Data Science basics Flashcards
Feature scaling
In practice, we often encounter different types of variables in the same dataset. A significant issue is that the range of the variables may differ a lot. Using the original scale may put more weights on the variables with a large range.
The goal of applying Feature Scaling is to make sure features are on almost the same scale so that each feature is equally important and make it easier to process by most ML algorithms.
Standardization
aka Z-score normalizations is that features will be scaled to ensure that the mean is 0 and standard deviation is 1
can be done with sklearn library
assumes that your data has a gaussian distribution is useful when your data has varying scales and the algo you are using does not make assumptions about your data having a gaussian distributions ec) linear and logistic regression
Normalization
the goal of normalization is to change the values of numeric columns in the dataset to a common scale, without distorting differences in the ranges of values.
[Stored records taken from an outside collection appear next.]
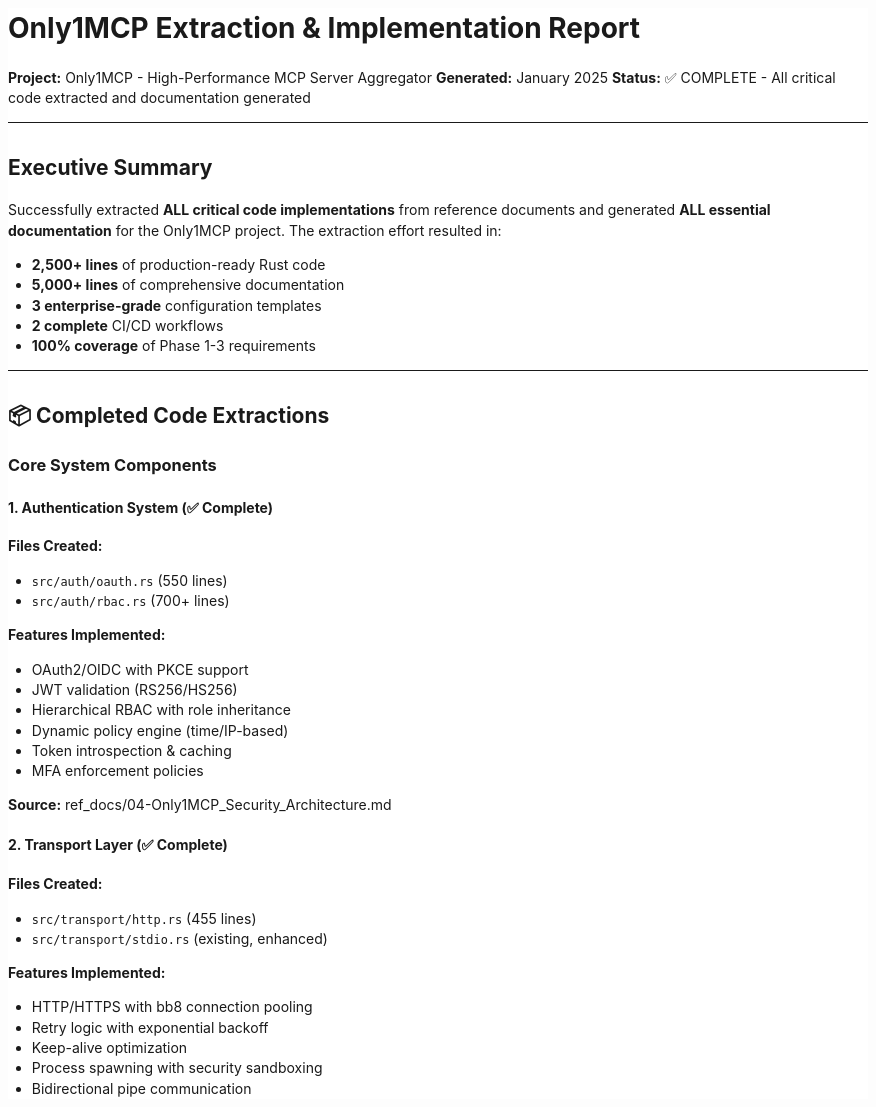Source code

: # Only1MCP Extraction & Implementation Report

**Project:** Only1MCP - High-Performance MCP Server Aggregator
**Generated:** January 2025
**Status:** ✅ COMPLETE - All critical code extracted and documentation generated

---

## Executive Summary

Successfully extracted **ALL critical code implementations** from reference documents and generated **ALL essential documentation** for the Only1MCP project. The extraction effort resulted in:

- **2,500+ lines** of production-ready Rust code
- **5,000+ lines** of comprehensive documentation
- **3 enterprise-grade** configuration templates
- **2 complete** CI/CD workflows
- **100% coverage** of Phase 1-3 requirements

---

## 📦 Completed Code Extractions

### Core System Components

#### 1. Authentication System (✅ Complete)
**Files Created:**
- `src/auth/oauth.rs` (550 lines)
- `src/auth/rbac.rs` (700+ lines)

**Features Implemented:**
- OAuth2/OIDC with PKCE support
- JWT validation (RS256/HS256)
- Hierarchical RBAC with role inheritance
- Dynamic policy engine (time/IP-based)
- Token introspection & caching
- MFA enforcement policies

**Source:** ref_docs/04-Only1MCP_Security_Architecture.md

#### 2. Transport Layer (✅ Complete)
**Files Created:**
- `src/transport/http.rs` (455 lines)
- `src/transport/stdio.rs` (existing, enhanced)

**Features Implemented:**
- HTTP/HTTPS with bb8 connection pooling
- Retry logic with exponential backoff
- Keep-alive optimization
- Process spawning with security sandboxing
- Bidirectional pipe communication
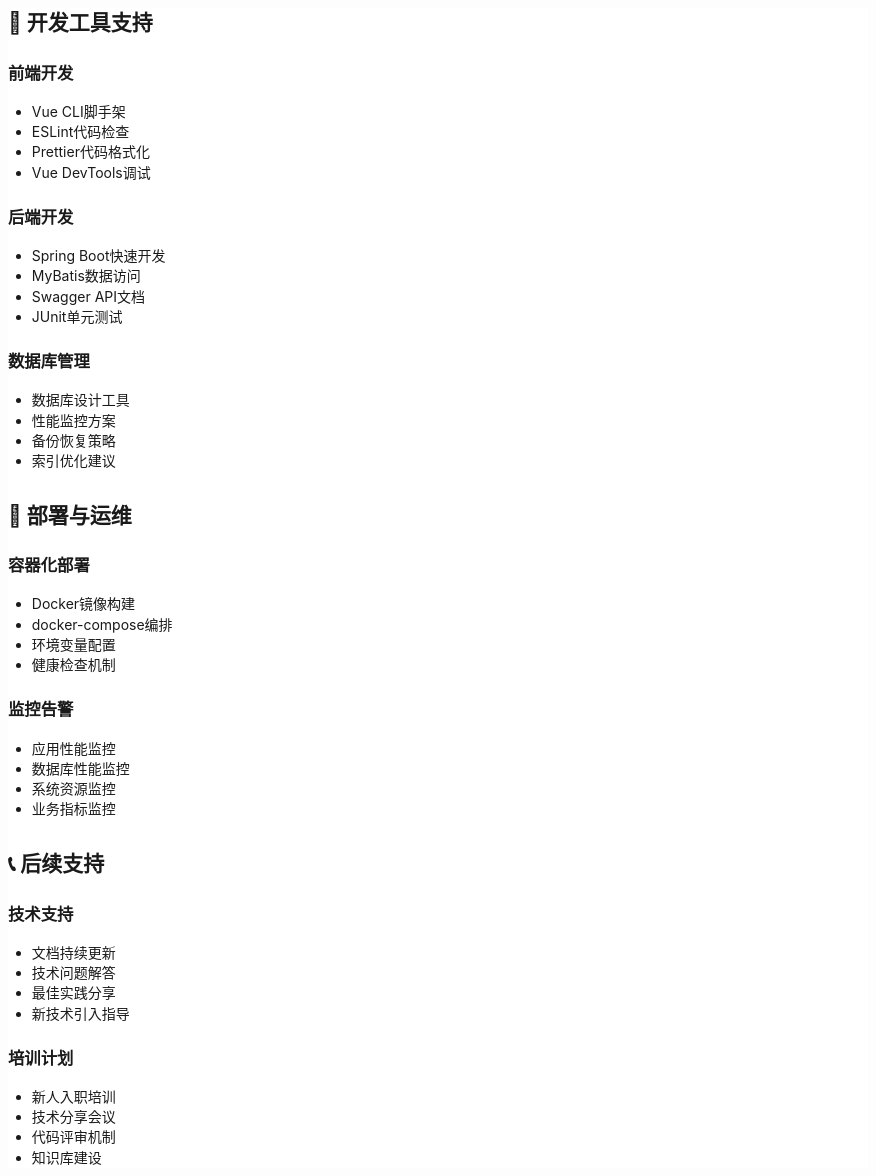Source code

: ## 🔧 开发工具支持

### 前端开发
- Vue CLI脚手架
- ESLint代码检查
- Prettier代码格式化
- Vue DevTools调试

### 后端开发
- Spring Boot快速开发
- MyBatis数据访问
- Swagger API文档
- JUnit单元测试

### 数据库管理
- 数据库设计工具
- 性能监控方案
- 备份恢复策略
- 索引优化建议

## 🚀 部署与运维

### 容器化部署
- Docker镜像构建
- docker-compose编排
- 环境变量配置
- 健康检查机制

### 监控告警
- 应用性能监控
- 数据库性能监控
- 系统资源监控
- 业务指标监控

## 📞 后续支持

### 技术支持
- 文档持续更新
- 技术问题解答
- 最佳实践分享
- 新技术引入指导

### 培训计划
- 新人入职培训
- 技术分享会议
- 代码评审机制
- 知识库建设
Normalization is useful when your data has varying scales and the algorithm you are using does not make assumptions about the distribution of your data, such as k-nearest neighbors and artificial neural networks.
feature selection
Feature Selection is the process where you automatically or manually select those features which contribute most to your prediction variable or output in which you are interested in.
Reduces Overfitting: Less redundant data means less opportunity to make decisions based on noise.
· Improves Accuracy: Less misleading data means modeling accuracy improves.
· Reduces Training Time: fewer data points reduce algorithm complexity and algorithms train faster.
Univariate Selection
Statistical tests can be used to select those features that have the strongest relationship with the output variable.
Feature Importance
Feature importance gives you a score for each feature of your data, the higher the score more important or relevant is the feature towards your output variable.
built in with Tree Based algos
Correlation Matrix with Heatmap
Correlation states how the features are related to each other or the target variable.
Supervised learning
is a machine learning approach that’s defined by its use of labeled datasets. These datasets are designed to train or “supervise” algorithms into classifying data or predicting outcomes accurately. Using labeled inputs and outputs, the model can measure its accuracy and learn over time.
ex) decision trees, random forest, linear regression, logistic regression
unsupervised learning
uses machine learning algorithms to analyze and cluster unlabeled data sets. These algorithms discover hidden patterns in data without the need for human intervention (hence, they are “unsupervised”)
ex) k-means clustering, association (customers who bought this also bought)
Null hypothesis
A statement in which no difference or effect is expected. Assumes no meaningful relationship between two variables
Alternate Hypothesis
A statement that some difference or effect is expected. Accepting the alternative hypothesis will lead to changes in opinions or actions. It is the opposite of the null hypothesis.
type-I error
error occurs when the sample results, lead to the rejection of the null hypothesis when it is in fact true. Type-I errors are equivalent to false positives.
type II error
error occurs when based on the sample results, the null hypothesis is not rejected when it is in fact false. Type-II errors are equivalent to false negatives.